Bush had initially hinted that he would provide loans out of the remaining TARP funds. He is now indicating that an "orderly bankruptcy" may be the way to go. What exactly this means is not 100% clear yet, but I will restate my position that I think that the Big 3 are unworthy of a taxpayer bailout without bankruptcy and the sort of strict restrictions on executive compensation and financial restructuring that were not (but should have been) part of the financial industry bailout.

I am sick and tired of practicing capitalism with corporate gains and socialism with corporate losses. This is a preverse reverse socialism where the rich make out when times are good and the rich are still protected when times are bad.

I recognize the economic criticality of the auto industry and nobody favors the companies shutting down, but I cannot fathom why investors should get a return on a company that has been incompetently managed.

The Incompetent Harry Reid

While I did not support the bailout package, its failure to pass is another strike against Harry Reid. Seriously, can this guy get anything done? Since Democrats have taken the majority, can you think of one piece of major legislation he has pushed through?

Democrats and Bush reached an agreement on immigration reform. Didn't pass.

Democrats and Bush reached an agreement on the first bailout bill. Didn't pass.

Congress controlled the purse strings on Iraq. Bush got his way.

Democrats and Bush reached an agreement on the auto industry. Didn't pass.

What an abject failure. Democrats need to give Reid the boot. The country deserves better. And Democrats better wise up if they hope to hold their new found seats in 2010.

The Long Road in Minnesota, the "Election of One" in New York

The election that seems to never end in Minnesota is getting closer to over and shockingly, after seeing Norm Coleman lead throughout the recount, he could actually lose this one. It is still far from decided given the narrowness of the margins. Norm Coleman officially leads by 5 votes (no that is not a typo), but the challenges are not yet all sorted through, so those numbers will shift again, we just don't know in which direction.

Also, the state supreme court ruled today that about 1,600 improperly rejected absentee ballots should be counted, meaning another round of counts, another round of challenges and another round of resolving the challenges.

This is all supposed to be over by December 31st according to the ruling. Don't count on it being resolved any sooner.
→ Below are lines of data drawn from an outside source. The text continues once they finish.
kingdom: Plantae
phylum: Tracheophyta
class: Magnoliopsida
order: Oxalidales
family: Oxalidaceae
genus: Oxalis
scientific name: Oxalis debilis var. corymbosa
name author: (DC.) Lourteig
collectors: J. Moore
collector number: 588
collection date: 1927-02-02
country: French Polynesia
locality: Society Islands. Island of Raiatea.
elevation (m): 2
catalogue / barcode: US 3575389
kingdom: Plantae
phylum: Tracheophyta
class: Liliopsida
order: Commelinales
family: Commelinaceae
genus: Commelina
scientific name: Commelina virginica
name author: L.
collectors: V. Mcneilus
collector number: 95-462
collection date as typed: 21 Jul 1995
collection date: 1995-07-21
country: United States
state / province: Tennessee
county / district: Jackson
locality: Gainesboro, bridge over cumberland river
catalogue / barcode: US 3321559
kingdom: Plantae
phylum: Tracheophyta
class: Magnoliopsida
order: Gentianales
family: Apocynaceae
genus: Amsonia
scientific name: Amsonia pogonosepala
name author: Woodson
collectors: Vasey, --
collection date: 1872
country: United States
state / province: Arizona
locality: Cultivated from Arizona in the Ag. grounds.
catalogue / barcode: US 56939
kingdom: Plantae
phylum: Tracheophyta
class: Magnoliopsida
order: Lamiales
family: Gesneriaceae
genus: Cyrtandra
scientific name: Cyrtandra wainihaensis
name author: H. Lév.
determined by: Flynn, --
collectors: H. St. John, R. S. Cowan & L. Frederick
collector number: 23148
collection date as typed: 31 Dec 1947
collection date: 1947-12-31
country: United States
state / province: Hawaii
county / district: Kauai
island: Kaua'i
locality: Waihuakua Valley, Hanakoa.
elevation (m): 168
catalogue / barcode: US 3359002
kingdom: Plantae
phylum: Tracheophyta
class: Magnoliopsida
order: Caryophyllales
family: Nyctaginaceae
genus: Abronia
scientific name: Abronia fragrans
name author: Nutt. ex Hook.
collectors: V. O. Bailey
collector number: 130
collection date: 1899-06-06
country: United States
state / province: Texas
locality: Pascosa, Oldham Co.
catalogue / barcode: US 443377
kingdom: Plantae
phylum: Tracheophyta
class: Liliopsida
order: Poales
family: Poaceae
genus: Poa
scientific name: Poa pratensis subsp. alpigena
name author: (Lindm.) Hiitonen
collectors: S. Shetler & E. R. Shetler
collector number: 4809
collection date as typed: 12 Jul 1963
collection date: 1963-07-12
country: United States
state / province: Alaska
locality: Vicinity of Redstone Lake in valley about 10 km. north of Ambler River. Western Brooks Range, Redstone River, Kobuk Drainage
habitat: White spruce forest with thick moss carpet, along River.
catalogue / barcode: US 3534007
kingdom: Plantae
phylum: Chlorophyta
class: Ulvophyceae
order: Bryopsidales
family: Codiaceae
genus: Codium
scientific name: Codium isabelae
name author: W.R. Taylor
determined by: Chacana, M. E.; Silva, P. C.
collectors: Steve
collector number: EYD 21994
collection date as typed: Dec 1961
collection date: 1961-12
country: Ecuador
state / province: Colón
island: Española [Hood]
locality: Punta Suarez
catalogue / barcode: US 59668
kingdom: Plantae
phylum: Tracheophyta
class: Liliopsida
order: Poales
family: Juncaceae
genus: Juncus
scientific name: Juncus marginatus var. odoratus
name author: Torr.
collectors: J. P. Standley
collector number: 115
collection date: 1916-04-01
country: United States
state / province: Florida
In New York, Caroline Kennedy is running a campaign of sorts to get Governor David Patterson to appoint her to Hillary Clinton's seat. While I have nothing against Kennedy, who seems to be a pleasant, kind and decent person, I detest legacy blue blood politics. Kennedy has done nothing to earn a Senate seat other than have a famous name. Governor Patterson should appoint the person he thinks is best qualified, and he would have trouble convincing me that that is Kennedy. If Kennedy wants the seat, let her run for it in 2010. Heck, she'd probably win -- New Yorkers love both celebrities and the Kennedy family. But if she ran and won, she would be definition in a democracy, earn the seat. As it is, it feels like just another backdoor deal if she gets it by appointment.